Laboratory of Radiation Physics, Odense University Hospital, Odense, Denmark; Department of Clinical Research, University of Southern Denmark, Odense, Denmark; Danish Centre for Particle Therapy, Aarhus University Hospital, Denmark; Institute of Medical Physics, School of Physics, University of Sydney, Sydney, Australia.
Radiother Oncol. 2023 Jun;183:109629. doi: 10.1016/j.radonc.2023.109629. Epub 2023 Mar 18.
Multiple outcome prediction models have been developed for Head and Neck Squamous Cell Carcinoma (HNSCC). This systematic review aimed to identify HNSCC outcome prediction model studies, assess their methodological quality and identify those with potential utility for clinical practice. Inclusion criteria were mucosal HNSCC prognostic prediction model studies (development or validation) incorporating clinically available variables accessible at time of treatment decision making and predicting tumour-related outcomes. Eligible publications were identified from PubMed and Embase. Methodological quality and risk of bias were assessed using the checklist for critical appraisal and data extraction for systematic reviews of prediction modelling studies (CHARMS) and prediction model risk of bias assessment tool (PROBAST). Eligible publications were categorised by study type for reporting. 64 eligible publications were identified; 55 reported model development, 37 external validations, with 28 reporting both. CHARMS checklist items relating to participants, predictors, outcomes, handling of missing data, and some model development and evaluation procedures were generally well-reported. Less well-reported were measures accounting for model overfitting and model performance measures, especially model calibration.

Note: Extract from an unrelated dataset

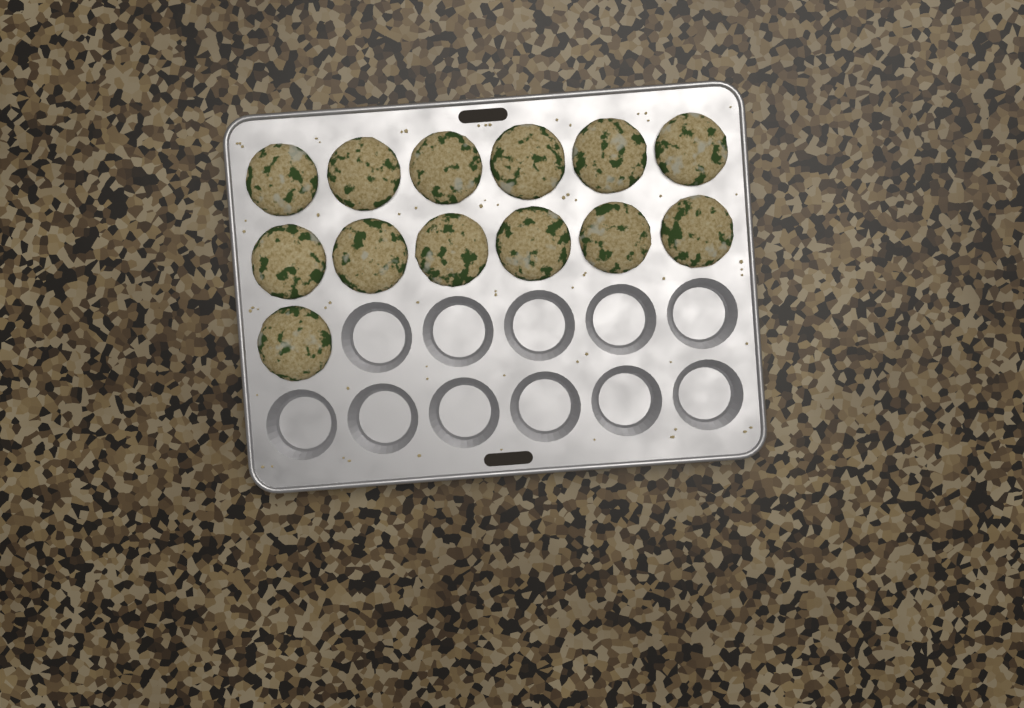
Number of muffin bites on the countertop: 13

Full model information was poorly reported (3/55 model developments), specifically model intercept, baseline survival or full model code. Most publications (54/55 model developments, 28/37 external validations) were found to have high risk of bias, predominantly due to methodological issues in the PROBAST analysis domain. The identified methodological issues may affect prediction model accuracy in heterogeneous populations. Independent external validation studies in the local population and demonstration of clinical impact are essential for the clinical implementation of outcome prediction models.
已经开发出了多种用于头颈部鳞状细胞癌(HNSCC)的结局预测模型。本系统评价旨在确定 HNSCC 结局预测模型研究,评估其方法学质量,并确定那些对临床实践具有潜在应用价值的研究。纳入标准为黏膜 HNSCC 预后预测模型研究(开发或验证),纳入了治疗决策时可获得的临床可用变量,并预测肿瘤相关结局。从 PubMed 和 Embase 中确定了合格的出版物。使用关键评估清单和预测模型风险评估工具(PROBAST)评估了方法学质量和偏倚风险,并对预测模型进行了数据提取。根据研究类型对合格出版物进行了报告分类。确定了 64 篇合格的出版物;55 篇报告了模型开发,37 篇报告了外部验证,其中 28 篇报告了两者。CHARMS 清单中与参与者、预测因子、结局、缺失数据处理以及一些模型开发和评估程序有关的项目通常报告得较好。但报告较差的是考虑模型过度拟合和模型性能指标的措施,尤其是模型校准。完整的模型信息报告得很差(55 个模型开发中的 3 个),特别是模型截距、基线生存率或完整模型代码。大多数出版物(55 个模型开发中的 54 篇,37 个外部验证中的 28 篇)被发现存在高偏倚风险,主要是由于 PROBAST 分析领域的方法学问题。已确定的方法学问题可能会影响异质人群中预测模型的准确性。在当地人群中进行独立的外部验证研究,并证明其对临床的影响,对于结局预测模型的临床应用至关重要。